The firm is also supplying tests to two other ASU projects funded by the Department of Defence and its Defence Threat Reduction Centre to monitor health of soldiers in the field.

In 2014, GUV expects that the $4m will be put to work in bringing HealthTell’s products to market.

Phononic

Refrigeration, a multi-billion dollar industry worldwide, was one of the most impactful technologies of the 20th century. It allows for supermarkets to provide food to keep cities going, has been behind creating cities in previously unsustainable areas such as Las Vegas or Dubai, and has continued to add to those cities by being one of the main contributing factors of the population explosion over the past hundred years.

The problem with refrigeration, however, is that it isn’t very clean. Compressors in the technology use a lot of power and also use toxins in the process, making refrigeration a prime candidate for contributing to global warming. It’s estimated that 40% of energy used in American homes goes directly into ozone-depleting systems such as home fridges and air conditioning units.

Phononic, a spin-out from North Carolina State University and named one of the 2013 Global Cleantech 2013, is at the forefront of providing a cleantech alternative. Its solid state refrigeration technology removes toxins and moving parts from the process, making refrigeration quieter, more energy efficient, and much cleaner. 

It has recently attracted $21m in series C backing, bringing its total to $31m, for the development of its refrigeration and air conditioning units. The additional backing, as well as the impressive technology, means that it is ready to launch its first product this year, bumping it onto our watch list for 2014 as it looks to provide the next generation in refrigeration.

XO1

Described as the “holy grail” of anticoagulants and capable of saving millions of lives from heart attacks and strokes, Cambridge University’s XO1 launched last year in virtual mode with $11m in backing from Index Ventures, its largest investment to date, out of its $200m GlaxoSmithKline and Johnson & Johnson backed venture fund.

XO1 is developing and commercialising ichorcumab, an antibody created by researchers at the University of Cambridge and affiliated hospital Addenbrooke and named after Ichor, which in Greek mythology was the ethereal fluid in the blood of the gods that conveyed their immortality.

Like another UK discovery, that of Pencillin by Alexander Fleming, it was a chance discovery.

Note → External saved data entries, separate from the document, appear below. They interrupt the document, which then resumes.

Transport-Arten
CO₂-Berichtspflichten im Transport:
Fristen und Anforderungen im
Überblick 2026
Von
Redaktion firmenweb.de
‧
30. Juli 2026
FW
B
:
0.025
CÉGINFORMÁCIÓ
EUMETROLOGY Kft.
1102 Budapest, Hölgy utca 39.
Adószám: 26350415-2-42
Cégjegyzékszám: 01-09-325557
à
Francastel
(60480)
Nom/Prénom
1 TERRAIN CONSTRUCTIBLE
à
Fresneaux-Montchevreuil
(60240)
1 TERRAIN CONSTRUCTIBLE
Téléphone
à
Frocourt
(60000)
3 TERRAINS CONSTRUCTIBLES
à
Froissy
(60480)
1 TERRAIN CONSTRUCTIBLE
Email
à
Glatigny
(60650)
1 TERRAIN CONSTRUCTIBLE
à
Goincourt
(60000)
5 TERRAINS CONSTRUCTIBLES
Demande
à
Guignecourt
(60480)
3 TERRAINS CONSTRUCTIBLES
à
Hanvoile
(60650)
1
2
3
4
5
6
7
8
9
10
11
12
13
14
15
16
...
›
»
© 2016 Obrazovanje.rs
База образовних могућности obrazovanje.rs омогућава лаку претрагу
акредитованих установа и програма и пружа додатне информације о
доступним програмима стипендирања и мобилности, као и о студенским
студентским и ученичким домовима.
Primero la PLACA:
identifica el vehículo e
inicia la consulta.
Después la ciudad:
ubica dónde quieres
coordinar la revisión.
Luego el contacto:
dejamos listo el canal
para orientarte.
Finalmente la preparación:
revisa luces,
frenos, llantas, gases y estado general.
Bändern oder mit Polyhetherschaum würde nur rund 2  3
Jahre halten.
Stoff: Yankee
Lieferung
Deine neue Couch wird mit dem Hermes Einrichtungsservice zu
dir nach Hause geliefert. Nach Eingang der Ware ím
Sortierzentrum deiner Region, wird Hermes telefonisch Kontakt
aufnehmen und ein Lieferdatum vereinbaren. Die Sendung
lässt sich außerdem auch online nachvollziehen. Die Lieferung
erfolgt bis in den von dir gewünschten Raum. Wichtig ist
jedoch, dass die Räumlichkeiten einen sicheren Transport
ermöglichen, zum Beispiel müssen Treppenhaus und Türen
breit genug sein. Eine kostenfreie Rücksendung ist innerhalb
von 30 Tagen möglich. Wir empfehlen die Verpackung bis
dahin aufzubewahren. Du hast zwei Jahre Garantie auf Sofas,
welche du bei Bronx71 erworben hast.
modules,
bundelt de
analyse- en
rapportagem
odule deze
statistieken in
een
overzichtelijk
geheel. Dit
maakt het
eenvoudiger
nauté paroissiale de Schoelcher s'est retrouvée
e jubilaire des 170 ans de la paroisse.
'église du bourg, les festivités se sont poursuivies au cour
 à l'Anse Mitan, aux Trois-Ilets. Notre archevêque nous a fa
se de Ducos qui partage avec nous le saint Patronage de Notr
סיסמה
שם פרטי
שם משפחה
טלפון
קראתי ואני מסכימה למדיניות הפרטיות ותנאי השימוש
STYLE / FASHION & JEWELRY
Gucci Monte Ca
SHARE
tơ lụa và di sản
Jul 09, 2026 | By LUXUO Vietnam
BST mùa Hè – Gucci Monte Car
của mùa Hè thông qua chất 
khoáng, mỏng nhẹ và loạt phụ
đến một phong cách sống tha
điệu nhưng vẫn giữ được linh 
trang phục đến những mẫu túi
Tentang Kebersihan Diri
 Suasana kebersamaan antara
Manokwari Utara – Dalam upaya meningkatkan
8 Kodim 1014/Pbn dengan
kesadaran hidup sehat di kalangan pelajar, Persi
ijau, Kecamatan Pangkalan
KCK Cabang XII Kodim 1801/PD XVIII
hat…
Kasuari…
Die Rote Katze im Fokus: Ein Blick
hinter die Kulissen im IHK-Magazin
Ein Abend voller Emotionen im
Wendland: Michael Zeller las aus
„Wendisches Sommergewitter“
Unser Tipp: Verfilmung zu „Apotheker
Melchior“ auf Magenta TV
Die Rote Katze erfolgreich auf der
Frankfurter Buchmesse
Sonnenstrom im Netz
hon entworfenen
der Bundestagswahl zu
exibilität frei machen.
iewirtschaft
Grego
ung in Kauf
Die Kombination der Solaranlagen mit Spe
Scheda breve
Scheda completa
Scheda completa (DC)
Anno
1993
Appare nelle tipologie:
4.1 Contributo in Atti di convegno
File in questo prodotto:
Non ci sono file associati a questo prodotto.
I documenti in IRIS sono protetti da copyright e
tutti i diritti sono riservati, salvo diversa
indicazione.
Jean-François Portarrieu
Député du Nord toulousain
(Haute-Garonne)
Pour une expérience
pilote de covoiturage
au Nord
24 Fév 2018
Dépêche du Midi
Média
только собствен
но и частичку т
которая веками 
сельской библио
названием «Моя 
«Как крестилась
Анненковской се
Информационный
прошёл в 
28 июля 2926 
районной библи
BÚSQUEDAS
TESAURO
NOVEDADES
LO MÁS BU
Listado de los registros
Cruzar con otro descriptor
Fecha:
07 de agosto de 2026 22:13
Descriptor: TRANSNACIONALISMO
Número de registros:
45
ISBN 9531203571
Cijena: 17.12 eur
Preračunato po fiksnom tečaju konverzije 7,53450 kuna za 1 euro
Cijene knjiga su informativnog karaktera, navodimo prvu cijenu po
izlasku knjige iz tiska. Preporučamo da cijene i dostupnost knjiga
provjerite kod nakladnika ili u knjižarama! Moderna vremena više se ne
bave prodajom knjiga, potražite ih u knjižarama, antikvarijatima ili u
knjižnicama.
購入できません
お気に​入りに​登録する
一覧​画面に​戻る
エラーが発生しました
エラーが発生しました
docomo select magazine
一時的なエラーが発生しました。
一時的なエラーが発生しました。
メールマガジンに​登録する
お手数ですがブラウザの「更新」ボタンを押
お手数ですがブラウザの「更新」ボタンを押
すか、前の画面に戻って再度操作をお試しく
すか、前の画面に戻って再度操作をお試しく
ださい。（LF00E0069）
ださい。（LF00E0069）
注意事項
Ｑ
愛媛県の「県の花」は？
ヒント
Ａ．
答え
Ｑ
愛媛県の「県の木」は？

The antibody was originally discovered naturally occurring in a patient who arrived at Addenbrooke’s accident and emergency department with a head injury and anticoagulation consistent with severe haemophilia. Doctors initially thought the wound combined with high anticoagulation would prove lethal, but were surprised to find that the bleeding stopped normally.

Anticoagulants are currently used to treat thrombosis, a major cause of heart attacks and strokes, but are inhibited by bleeding side-effects they cause. However, as XO1’s ichorcumab nullifies the risk of hæmorrhaging, it could prove a major turning point in the treatment of the condition.

GUV expects to hear more from XO1 during 2014 as ichorcumab is further developed.